Give the entries again, exactly as written.

[Dataset excerpts]
______

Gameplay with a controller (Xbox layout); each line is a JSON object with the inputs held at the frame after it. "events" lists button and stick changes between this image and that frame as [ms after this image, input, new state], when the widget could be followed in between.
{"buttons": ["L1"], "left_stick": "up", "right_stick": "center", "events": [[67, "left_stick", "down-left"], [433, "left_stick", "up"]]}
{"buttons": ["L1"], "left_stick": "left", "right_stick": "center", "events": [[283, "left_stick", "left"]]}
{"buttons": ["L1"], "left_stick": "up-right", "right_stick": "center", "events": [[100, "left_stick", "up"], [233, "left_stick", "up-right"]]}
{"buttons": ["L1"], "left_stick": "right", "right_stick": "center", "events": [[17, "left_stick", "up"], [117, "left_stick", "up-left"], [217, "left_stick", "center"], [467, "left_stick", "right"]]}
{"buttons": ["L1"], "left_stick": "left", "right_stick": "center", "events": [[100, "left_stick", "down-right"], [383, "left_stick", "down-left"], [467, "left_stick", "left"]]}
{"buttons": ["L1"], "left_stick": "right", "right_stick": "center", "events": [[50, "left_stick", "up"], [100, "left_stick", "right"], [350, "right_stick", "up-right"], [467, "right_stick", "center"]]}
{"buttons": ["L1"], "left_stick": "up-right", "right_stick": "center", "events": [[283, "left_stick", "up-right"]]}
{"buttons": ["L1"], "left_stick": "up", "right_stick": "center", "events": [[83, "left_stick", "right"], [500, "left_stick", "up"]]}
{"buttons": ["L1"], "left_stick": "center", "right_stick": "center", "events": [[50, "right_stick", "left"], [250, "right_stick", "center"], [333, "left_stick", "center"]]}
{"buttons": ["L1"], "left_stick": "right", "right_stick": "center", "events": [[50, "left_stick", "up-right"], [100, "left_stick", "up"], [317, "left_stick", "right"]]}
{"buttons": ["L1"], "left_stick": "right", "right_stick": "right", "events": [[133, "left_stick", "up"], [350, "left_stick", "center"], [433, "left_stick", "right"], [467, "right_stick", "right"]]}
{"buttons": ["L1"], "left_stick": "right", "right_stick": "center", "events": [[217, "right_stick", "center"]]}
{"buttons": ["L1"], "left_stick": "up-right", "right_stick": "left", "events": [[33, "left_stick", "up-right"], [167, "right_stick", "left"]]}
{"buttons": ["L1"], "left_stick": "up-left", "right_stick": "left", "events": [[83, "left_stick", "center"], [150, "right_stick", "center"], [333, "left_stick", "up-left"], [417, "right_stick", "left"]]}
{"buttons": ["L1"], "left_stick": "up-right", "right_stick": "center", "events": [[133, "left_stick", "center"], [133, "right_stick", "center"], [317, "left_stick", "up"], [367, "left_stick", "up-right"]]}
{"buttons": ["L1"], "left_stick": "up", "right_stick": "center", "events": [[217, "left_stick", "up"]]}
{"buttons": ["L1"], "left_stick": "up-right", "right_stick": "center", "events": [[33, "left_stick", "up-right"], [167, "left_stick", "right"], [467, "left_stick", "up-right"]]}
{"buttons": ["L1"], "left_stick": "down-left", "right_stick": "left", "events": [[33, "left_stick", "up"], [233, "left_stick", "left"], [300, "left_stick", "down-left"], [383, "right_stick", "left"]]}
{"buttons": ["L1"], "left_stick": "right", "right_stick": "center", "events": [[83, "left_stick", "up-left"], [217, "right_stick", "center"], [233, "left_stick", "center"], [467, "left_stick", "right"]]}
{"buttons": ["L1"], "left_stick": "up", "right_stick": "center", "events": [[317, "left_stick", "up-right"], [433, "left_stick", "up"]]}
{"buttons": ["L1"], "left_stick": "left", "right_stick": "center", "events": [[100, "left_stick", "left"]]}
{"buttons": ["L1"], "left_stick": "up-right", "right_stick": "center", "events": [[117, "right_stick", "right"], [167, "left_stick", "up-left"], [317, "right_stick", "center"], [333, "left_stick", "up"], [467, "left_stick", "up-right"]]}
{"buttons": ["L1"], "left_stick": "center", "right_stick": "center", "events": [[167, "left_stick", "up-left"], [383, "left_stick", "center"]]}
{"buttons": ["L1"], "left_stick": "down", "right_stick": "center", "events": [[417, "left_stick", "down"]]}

______

- TASK SOLUTION
Gameplay with a controller (Xbox layout); each line is a JSON object with the inputs held at the frame after it. "events" lists button and stick changes between this image and that frame as [ms after this image, input, new state], when the widget could be followed in between.
{"buttons": ["L1"], "left_stick": "up", "right_stick": "center", "events": [[67, "left_stick", "down-left"], [433, "left_stick", "up"]]}
{"buttons": ["L1"], "left_stick": "left", "right_stick": "center", "events": [[283, "left_stick", "left"]]}
{"buttons": ["L1"], "left_stick": "up-right", "right_stick": "center", "events": [[100, "left_stick", "up"], [233, "left_stick", "up-right"]]}
{"buttons": ["L1"], "left_stick": "right", "right_stick": "center", "events": [[17, "left_stick", "up"], [117, "left_stick", "up-left"], [217, "left_stick", "center"], [467, "left_stick", "right"]]}
{"buttons": ["L1"], "left_stick": "left", "right_stick": "center", "events": [[100, "left_stick", "down-right"], [383, "left_stick", "down-left"], [467, "left_stick", "left"]]}
{"buttons": ["L1"], "left_stick": "right", "right_stick": "center", "events": [[50, "left_stick", "up"], [100, "left_stick", "right"], [350, "right_stick", "up-right"], [467, "right_stick", "center"]]}
{"buttons": ["L1"], "left_stick": "up-right", "right_stick": "center", "events": [[283, "left_stick", "up-right"]]}
{"buttons": ["L1"], "left_stick": "up", "right_stick": "center", "events": [[83, "left_stick", "right"], [500, "left_stick", "up"]]}
{"buttons": ["L1"], "left_stick": "center", "right_stick": "center", "events": [[50, "right_stick", "left"], [250, "right_stick", "center"], [333, "left_stick", "center"]]}
{"buttons": ["L1"], "left_stick": "right", "right_stick": "center", "events": [[50, "left_stick", "up-right"], [100, "left_stick", "up"], [317, "left_stick", "right"]]}
{"buttons": ["L1"], "left_stick": "right", "right_stick": "right", "events": [[133, "left_stick", "up"], [350, "left_stick", "center"], [433, "left_stick", "right"], [467, "right_stick", "right"]]}
{"buttons": ["L1"], "left_stick": "right", "right_stick": "center", "events": [[217, "right_stick", "center"]]}
{"buttons": ["L1"], "left_stick": "up-right", "right_stick": "left", "events": [[33, "left_stick", "up-right"], [167, "right_stick", "left"]]}
{"buttons": ["L1"], "left_stick": "up-left", "right_stick": "left", "events": [[83, "left_stick", "center"], [150, "right_stick", "center"], [333, "left_stick", "up-left"], [417, "right_stick", "left"]]}
{"buttons": ["L1"], "left_stick": "up-right", "right_stick": "center", "events": [[133, "left_stick", "center"], [133, "right_stick", "center"], [317, "left_stick", "up"], [367, "left_stick", "up-right"]]}
{"buttons": ["L1"], "left_stick": "up", "right_stick": "center", "events": [[217, "left_stick", "up"]]}
{"buttons": ["L1"], "left_stick": "up-right", "right_stick": "center", "events": [[33, "left_stick", "up-right"], [167, "left_stick", "right"], [467, "left_stick", "up-right"]]}
{"buttons": ["L1"], "left_stick": "down-left", "right_stick": "left", "events": [[33, "left_stick", "up"], [233, "left_stick", "left"], [300, "left_stick", "down-left"], [383, "right_stick", "left"]]}
{"buttons": ["L1"], "left_stick": "right", "right_stick": "center", "events": [[83, "left_stick", "up-left"], [217, "right_stick", "center"], [233, "left_stick", "center"], [467, "left_stick", "right"]]}
{"buttons": ["L1"], "left_stick": "up", "right_stick": "center", "events": [[317, "left_stick", "up-right"], [433, "left_stick", "up"]]}
{"buttons": ["L1"], "left_stick": "left", "right_stick": "center", "events": [[100, "left_stick", "left"]]}
{"buttons": ["L1"], "left_stick": "up-right", "right_stick": "center", "events": [[117, "right_stick", "right"], [167, "left_stick", "up-left"], [317, "right_stick", "center"], [333, "left_stick", "up"], [467, "left_stick", "up-right"]]}
{"buttons": ["L1"], "left_stick": "center", "right_stick": "center", "events": [[167, "left_stick", "up-left"], [383, "left_stick", "center"]]}
{"buttons": ["L1"], "left_stick": "down", "right_stick": "center", "events": [[417, "left_stick", "down"]]}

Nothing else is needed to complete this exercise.